++++ Extrait du document ++++

Pour la traduction des mots archaïques propres à la poésie d’Homère, Petruševski se sert de mots rares ou vieillis, veillant toutefois à ce que les dérogations à la langue littéraire et surtout à la syntaxe macédonienne ne soient pas trop nombreuses. 

Dans la préface de l’Iliade, Petruševski parle du maintien de la métrique dans la traduction, plus particulièrement du maintien de l’hexamètre et de la césure dans les vers en macédonien, c’est-à-dire qu’il explique l’évolution de sa méthode de traduction :« Je dois noter que, quand j’ai publié, il y a trente ans (en 1953), les premiers hexamètres macédoniens de l’Iliade d’Homère et, peu après, le premier choix de l’Iliade et de l’Odyssée en 1969 […], un nombre considérable de vers de ce premier choix de l’Iliade avaient subi de grandes transformations concernant la langue, ainsi que le rythme et le vers, c’est-à-dire la structure de l’hexamètre et surtout la disposition des césures » (L’Iliade, Préface, 1982, p. 7). 

Il serait utile de citer également les remarques critiques de Petruševski dans cette préface concernant l’adaptation des épopées homériques réalisée par le poète macédonien Grigor Prličev, « le second Homère » : « On avait de grandes attentes concernant le travail de Prličev, car c’était un excellent connaisseur du grec et il possédait lui-même, en tant que poète, un “esprit poétique”. Pourtant, dit Petruševski, le “second Homère”, l’auteur de l’Armatolos, n’a pas satisfait à ces espoirs. La critique était, à juste titre, impitoyable. Il croyait, en fait, traduire Homère en bulgare, mais la langue dans laquelle il traduisait Homère n’était pas bulgare et la “traduction” n’était pas une véritable traduction ; au contraire, c’était un remaniement d’une œuvre qui ne lui apporta que des déceptions et des ennuis […] et il a dû renoncer à ce travail ». (L’Iliade, Préface, 1982, p. 8).

++++

__Tâche à réaliser 1__. Dans l'extrait sur la traduction d'Homère par Petruševski, quel poète est surnommé « le second Homère » ?
__Tâche à réaliser 2__. Recopiez fidèlement le passage de l'extrait consacré à la traduction d'Homère, depuis « Il serait utile » jusqu'à « Préface, 1982, p. 8). » inclus.
__Tâche à réaliser 3__. Donnez la suite du texte sur la traduction d'Homère par Petruševski, à partir de sa dernière phrase.
Le matériel ci-après n'intervient en rien dans ce travail.

++++ Données enregistrées ++++

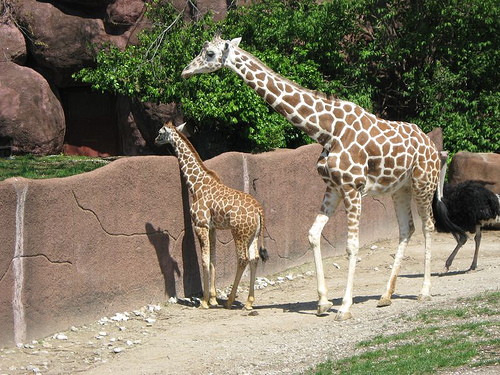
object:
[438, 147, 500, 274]
ostrich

++++

__Réponse attendue 1__. Le poète macédonien Grigor Prličev.

__Réponse attendue 2__.
Il serait utile de citer également les remarques critiques de Petruševski dans cette préface concernant l’adaptation des épopées homériques réalisée par le poète macédonien Grigor Prličev, « le second Homère » : « On avait de grandes attentes concernant le travail de Prličev, car c’était un excellent connaisseur du grec et il possédait lui-même, en tant que poète, un “esprit poétique”. Pourtant, dit Petruševski, le “second Homère”, l’auteur de l’Armatolos, n’a pas satisfait à ces espoirs. La critique était, à juste titre, impitoyable. Il croyait, en fait, traduire Homère en bulgare, mais la langue dans laquelle il traduisait Homère n’était pas bulgare et la “traduction” n’était pas une véritable traduction ; au contraire, c’était un remaniement d’une œuvre qui ne lui apporta que des déceptions et des ennuis […] et il a dû renoncer à ce travail ». (L’Iliade, Préface, 1982, p. 8).

__Réponse attendue 3__.
Exemple 2. Dans la notice accompagnant la traduction du recueil de Baudelaire, Les fleurs du mal, le traducteur, Vlada Uroševic, s’exprime sur la métrique du vers de Baudelaire. Selon lui, « si l’on veut traduire en macédonien l’essence artistique du vers de Baudelaire, le nombre de syllabes ne peut pas rester égal à celui de l’original. C’est la raison pour laquelle les vers comptent, le plus souvent, deux syllabes de plus ; l’alexandrin, très fréquent dans l’original, est traduit par des vers de quatorze syllabes ; la césure s’approche très souvent du début ou de la fin du vers. » (Урошевиќ 1982, p. 235). 

Exemple 3. En tant que traducteur du poème Gorski venec (La couronne de la Montagne, 1847) du poète monténégrin Petar Petrović Njegos, Blaže Koneski, l’un des représentants de l’avant-garde littéraire macédonienne, s’exprime sur sa traduction de ce poème en vers, et surtout sur le choix lexical qu’il y opère. Selon lui, la traduction en langue macédonienne qu’il a fait publier en 1947 reflète une langue dont l’expression poétique est beaucoup plus proche de l’expression populaire traditionnelle que de celle de la langue normalisée. Tout en respectant le ton archaïque du poème de Njegoš, Koneski  décide de donner la priorité plutôt aux mots vieillis afin de conserver le ton de l’original, bien qu’il soit conscient de son écart de la norme de la langue macédonienne. (Cf. Андреевски 1991, p. 397-398).

 

3.3. Le rôle culturel de la traduction

 

La traduction et la langue

 

3.3.1. Statut de la langue écrite à l’époque (existe-t-il une norme unique pour cette langue ? Coexistence éventuelle avec d’autres langues ?)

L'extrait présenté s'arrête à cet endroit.